L'Europa prepara le contromisure: price cap sul tavolo. Patto Parigi-Berlino

Venerdì riunione dei ministri dell'Energia: in arrivo il tetto al prezzo. Macron si accorda con Scholz: più forniture in cambio di elettricità. E i tedeschi scelgono di non smantellare il nucleare

L'Europa prepara le contromisure: price cap sul tavolo. Patto Parigi-Berlino

Una delegazione dell'Unione europea, guidata dal presidente del Consiglio Ue Charles Michel, è approdata ieri in Algeria per una visita a sorpresa che, guarda caso, include il tema della «cooperazione energetica». Il capo di Stato francese Emmanuel Macron e il cancelliere tedesco Olaf Scholz, dopo un colloquio in videoconferenza, hanno annunciato di essere arrivati a un accordo perché Parigi fornisca gas a Berlino, in cambio di elettricità prodotta dai tedeschi e recapitata alla Francia. E Macron ha dato la sua benedizione ad acquisti comuni di gas ma soprattutto al «price cap», il tetto sul prezzo che il governo di Mario Draghi chiede da tempo e al quale, dopo mesi di pressing, la Ue vorrebbe approdare, tanto che Ursula von der Leyen ne ha annunciato l'inserimento tra le proposte allo studio della Commissione «per aiutare le famiglie e le imprese vulnerabili a far fronte ai prezzi dell'energia». Della questione si discuterà con i singoli Stati alla riunione straordinaria dei ministri dell'Energia che si terrà venerdì 9 a Bruxelles, con l'idea di intervenire sul mercato Ttf di Amsterdam e separare il gas che arriva via tubo dalla Russia da quello liquefatto.

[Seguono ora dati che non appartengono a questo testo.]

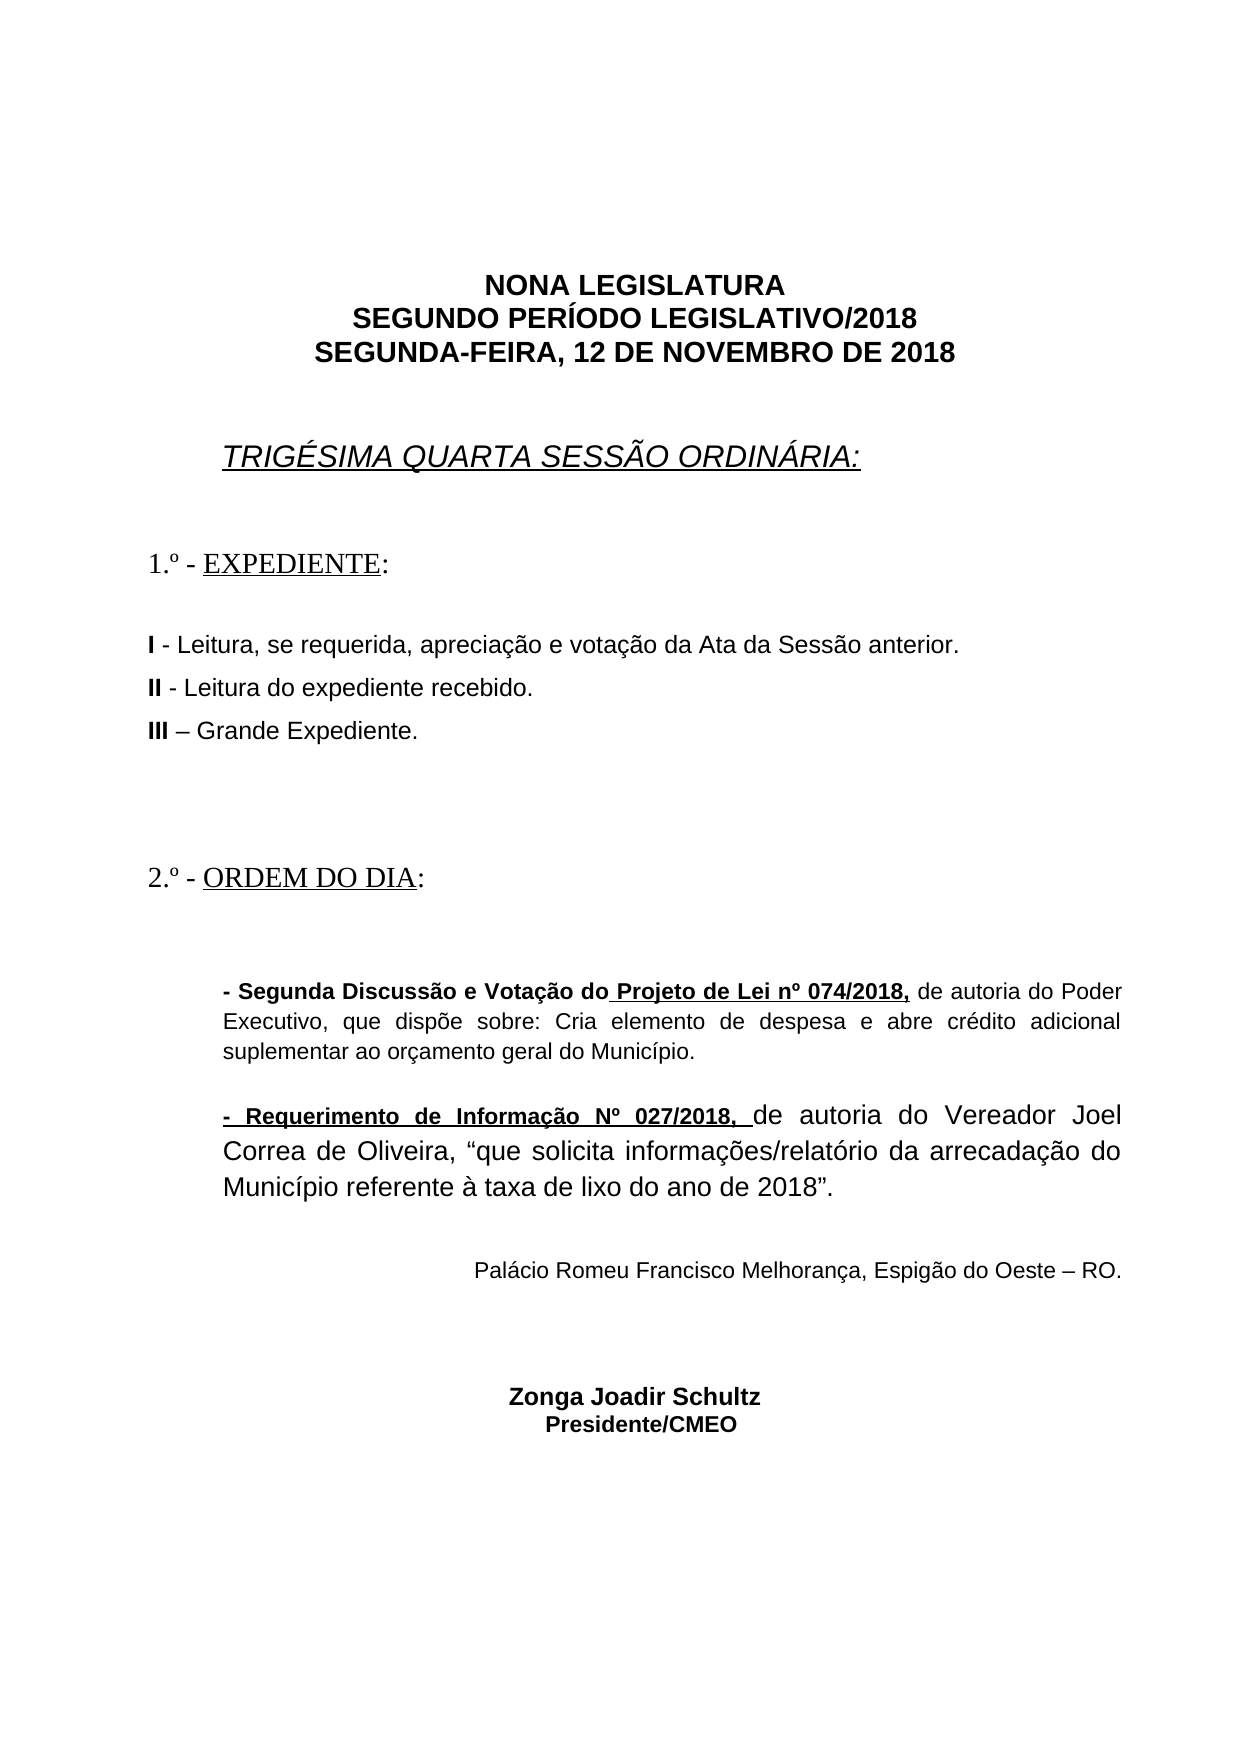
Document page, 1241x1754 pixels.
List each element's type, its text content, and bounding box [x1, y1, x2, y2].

L'Europa tenta di correre ai ripari, in vista di un autunno caldo e di un inverno gelido per imprese e famiglie, dopo le minacce del Cremlino che in maniera sempre più esplicita e concreta ricatta il vecchio continente con lo stop al gasdotto Nord Stream. Mosca sostiene che le forniture di gas riprenderanno solo quando saranno revocate le sanzioni alla Russia, il ministro degli Esteri della Ue Josep Borrell parla di «regime fascista», salvo poi sostenere che ci sia stato un errore di traduzione dallo spagnolo, e incassa dalla Russia l'accusa di essersi «annullato come diplomatico».

È in questo clima e nell'ottica di uno stop definitivo alle forniture che è stato saldato ieri il patto Parigi-Berlino, nella forma di una «solidarietà franco-tedesca» annunciata da Scholz e Macron, con quest'ultimo che ha invitato i francesi alla «sobrietà energetica», unico modo per avere «in mano il proprio destino» nei prossimi mesi. Macron ha spiegato, ricordando che è la prima volta da molto tempo e si comincia fin da oggi: «Contribuiremo alla solidarietà europea in materia di gas. E beneficeremo della solidarietà europea in materia di elettricità». Allo stesso tempo, il ministro dell'Industria francese, Roland Lescure, ha dichiarato che l'obiettivo del gigante dell'energia Edf, e l'augurio del governo, è «riaprire le 32 centrali nucleari, al momento ferme, entro febbraio 2023». Dei 56 reattori a disposizione, oggi nel Paese 24 sono operativi ed entro fine anno Parigi vuole riportarne in funzione almeno 27.

Ma l'appuntamento più importante per l'Europa è fissato per venerdì, quando si aprirà un primo confronto sulle proposte della Commissione europea nella riunione dei ministri dell'Energia, preceduta domani da un incontro tra i tecnici e gli ambasciatori dei 27 Stati membri. Per evitare lacerazioni interne, Bruxelles starebbe valutando diversi «price cap», sulla base della dipendenza dal gas russo nelle differenti aree europee (est Europa zona rossa, maggiormente dipendente, penisola iberica zona verde, meno dipendente).

Sulle misure di emergenza contro il caro-bollette, von der Leyen pronuncerà un discorso cruciale alla plenaria del Parlamento europeo a Bruxelles il 14 settembre. Nel frattempo il Fondo monetario internazionale avverte: l'Unione europea ha bisogno di un nuovo Recovery Fund, stavolta focalizzato sull'energia.